Rewrite the passage on methanol as a fuel, starting at "Methanol can be" and ending at "one of them.", with "PHEV" changed to "plug-in hybrid".

(PROVIDED PASSAGE):
Start of Block

Methanol may have half the energy density of gasoline, but if cars had not been poisoned by the requirement of gasoline compatibility (and inflexible engine design) but rather exploited methanol's high octane, high compression, high efficiency capability, most of that difference in fuel tank size would go away. The rest would be made up for by the smaller engine. The methanol-optimized engine would also be cleaner for a given amount of aftertreatment hardware, more powerful, and keep oil clean a long time. A methanol fire is easily doused with water. And in a PHEV, you would not be worrying about stale gasoline.
Also, if there is ever going to be an industry of fuel cell cars, the proposal that made the most sense was to use on-board reformers and methanol for the hydrogen source. This was the widely-agreed best bet in the 1990's, until the time an oil company took over the line of technology development/patent portfolio-building (showing no interest in the methanol angle, preferring a special gasoline which is less practical). They then reported to the world that on-board reformers were impractical, we need to go with vehicle-stored hydrogen. Of course, we all know now that the fuel cell and this (still requiring 700 bar tanks) in one big jump was biting off more than we could chew. Of course under the gallant leadership of our thoroughly oil-vested upper crust nobody ever looked back.
DME is also a superior fuel and better use for your methanol feedstock, for use in diesel engines. It would also be the other fuel that both stores easily and reforms to hydrogen easily.
Aviation fuel is better synthesized from biofuels via a more direct route.
Methanol can be synthesized in a variety of ways, some of which are net-zero carbon. It's not as good at promoting CO2-neutrality as electricity, or hydrogen if we could get it to work, but it is far better than gasoline. It is fully suitable from an oil-independence point of view, to tame the geopolitical problems related to oil. And the economic problems. In a PHEV world, it would give us a quite good enough solution for many years to come. There are a few other good fuel options. Gasoline is not one of them.
And if you are going to synthesize gasoline, you should find a feedstock that is not already a better fuel. As soon as the carbon taxes hit, there won't be much call for the process described in this article. Sorry.

End of Block

(GIVEN RECORDS):
Start of Block

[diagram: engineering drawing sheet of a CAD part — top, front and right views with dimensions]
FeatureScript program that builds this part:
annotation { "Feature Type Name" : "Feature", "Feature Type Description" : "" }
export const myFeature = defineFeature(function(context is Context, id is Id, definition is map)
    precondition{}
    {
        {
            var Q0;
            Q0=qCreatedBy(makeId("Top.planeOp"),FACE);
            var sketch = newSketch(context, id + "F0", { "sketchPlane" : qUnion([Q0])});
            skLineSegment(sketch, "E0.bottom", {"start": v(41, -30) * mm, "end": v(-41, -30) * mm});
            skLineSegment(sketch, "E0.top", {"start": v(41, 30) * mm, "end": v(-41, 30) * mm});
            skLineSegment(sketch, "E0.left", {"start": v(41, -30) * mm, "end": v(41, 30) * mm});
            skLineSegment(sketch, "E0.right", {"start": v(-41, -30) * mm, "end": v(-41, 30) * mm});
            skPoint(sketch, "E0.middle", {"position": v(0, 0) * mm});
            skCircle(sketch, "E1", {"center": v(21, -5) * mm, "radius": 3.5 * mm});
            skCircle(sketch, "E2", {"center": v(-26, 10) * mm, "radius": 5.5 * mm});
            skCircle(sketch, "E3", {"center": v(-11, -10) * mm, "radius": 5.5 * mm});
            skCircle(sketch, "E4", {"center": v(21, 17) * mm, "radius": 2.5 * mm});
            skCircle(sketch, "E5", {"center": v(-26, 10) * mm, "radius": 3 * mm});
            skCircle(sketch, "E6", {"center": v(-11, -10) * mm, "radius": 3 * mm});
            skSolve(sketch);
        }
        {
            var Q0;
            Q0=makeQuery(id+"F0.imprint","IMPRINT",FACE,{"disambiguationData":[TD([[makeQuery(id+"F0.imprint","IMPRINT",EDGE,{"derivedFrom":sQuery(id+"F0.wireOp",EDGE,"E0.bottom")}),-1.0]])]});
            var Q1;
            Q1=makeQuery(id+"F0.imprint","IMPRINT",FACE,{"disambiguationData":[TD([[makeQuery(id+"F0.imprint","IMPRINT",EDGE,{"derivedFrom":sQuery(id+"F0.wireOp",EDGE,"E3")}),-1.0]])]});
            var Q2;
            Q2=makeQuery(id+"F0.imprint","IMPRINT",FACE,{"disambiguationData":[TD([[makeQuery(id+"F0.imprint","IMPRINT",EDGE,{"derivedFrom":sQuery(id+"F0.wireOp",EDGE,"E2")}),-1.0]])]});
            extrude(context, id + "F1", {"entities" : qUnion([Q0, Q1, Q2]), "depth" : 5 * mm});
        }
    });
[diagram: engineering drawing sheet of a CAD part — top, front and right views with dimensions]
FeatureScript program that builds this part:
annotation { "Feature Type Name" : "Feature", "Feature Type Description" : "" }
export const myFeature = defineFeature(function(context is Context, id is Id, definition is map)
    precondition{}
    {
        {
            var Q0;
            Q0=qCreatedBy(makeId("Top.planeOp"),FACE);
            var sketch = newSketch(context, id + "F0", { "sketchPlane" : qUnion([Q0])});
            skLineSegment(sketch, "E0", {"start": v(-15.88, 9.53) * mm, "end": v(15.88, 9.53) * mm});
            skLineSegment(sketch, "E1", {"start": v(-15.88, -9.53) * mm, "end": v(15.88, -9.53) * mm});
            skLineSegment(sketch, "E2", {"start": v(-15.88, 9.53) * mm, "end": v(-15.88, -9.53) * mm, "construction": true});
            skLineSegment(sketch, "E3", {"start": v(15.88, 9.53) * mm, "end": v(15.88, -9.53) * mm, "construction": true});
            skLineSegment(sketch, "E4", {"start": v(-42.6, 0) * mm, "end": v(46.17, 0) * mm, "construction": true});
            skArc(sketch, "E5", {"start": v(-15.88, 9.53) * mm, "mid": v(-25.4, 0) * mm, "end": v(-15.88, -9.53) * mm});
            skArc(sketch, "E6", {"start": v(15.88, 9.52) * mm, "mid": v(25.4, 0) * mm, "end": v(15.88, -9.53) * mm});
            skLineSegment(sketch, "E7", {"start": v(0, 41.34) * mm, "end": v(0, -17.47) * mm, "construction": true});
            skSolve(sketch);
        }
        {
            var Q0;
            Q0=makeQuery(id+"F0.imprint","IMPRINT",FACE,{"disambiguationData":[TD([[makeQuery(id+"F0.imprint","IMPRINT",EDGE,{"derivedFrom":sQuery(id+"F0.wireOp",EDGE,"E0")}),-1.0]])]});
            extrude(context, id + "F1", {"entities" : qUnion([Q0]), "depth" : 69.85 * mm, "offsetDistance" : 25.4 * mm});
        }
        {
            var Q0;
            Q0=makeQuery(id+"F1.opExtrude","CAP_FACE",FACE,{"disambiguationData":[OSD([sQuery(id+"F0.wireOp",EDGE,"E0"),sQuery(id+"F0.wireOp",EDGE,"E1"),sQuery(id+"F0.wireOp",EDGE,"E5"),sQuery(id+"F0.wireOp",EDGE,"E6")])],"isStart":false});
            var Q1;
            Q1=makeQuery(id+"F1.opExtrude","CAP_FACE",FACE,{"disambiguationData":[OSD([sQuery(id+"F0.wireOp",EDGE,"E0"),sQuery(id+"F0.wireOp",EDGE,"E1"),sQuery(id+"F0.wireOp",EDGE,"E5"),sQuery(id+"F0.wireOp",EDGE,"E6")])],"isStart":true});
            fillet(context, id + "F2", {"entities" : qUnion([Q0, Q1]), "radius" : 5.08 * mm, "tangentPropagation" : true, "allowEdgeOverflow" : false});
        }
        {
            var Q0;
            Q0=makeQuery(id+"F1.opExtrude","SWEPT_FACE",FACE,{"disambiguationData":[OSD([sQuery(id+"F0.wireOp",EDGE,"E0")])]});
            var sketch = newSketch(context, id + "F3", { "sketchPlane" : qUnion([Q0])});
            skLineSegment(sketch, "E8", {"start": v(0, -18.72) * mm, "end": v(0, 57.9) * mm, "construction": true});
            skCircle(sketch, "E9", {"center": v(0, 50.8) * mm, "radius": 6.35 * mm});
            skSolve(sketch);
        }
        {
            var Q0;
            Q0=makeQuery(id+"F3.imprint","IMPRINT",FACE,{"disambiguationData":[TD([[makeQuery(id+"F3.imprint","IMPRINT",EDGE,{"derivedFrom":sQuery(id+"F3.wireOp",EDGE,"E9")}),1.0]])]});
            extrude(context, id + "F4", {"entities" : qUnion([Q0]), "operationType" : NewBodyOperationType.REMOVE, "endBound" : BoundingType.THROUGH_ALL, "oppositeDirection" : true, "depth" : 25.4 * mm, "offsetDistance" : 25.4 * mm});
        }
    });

End of Block

(RESULT OF THIS EXERCISE):
Methanol can be synthesized in a variety of ways, some of which are net-zero carbon. It's not as good at promoting CO2-neutrality as electricity, or hydrogen if we could get it to work, but it is far better than gasoline. It is fully suitable from an oil-independence point of view, to tame the geopolitical problems related to oil. And the economic problems. In a plug-in hybrid world, it would give us a quite good enough solution for many years to come. There are a few other good fuel options. Gasoline is not one of them.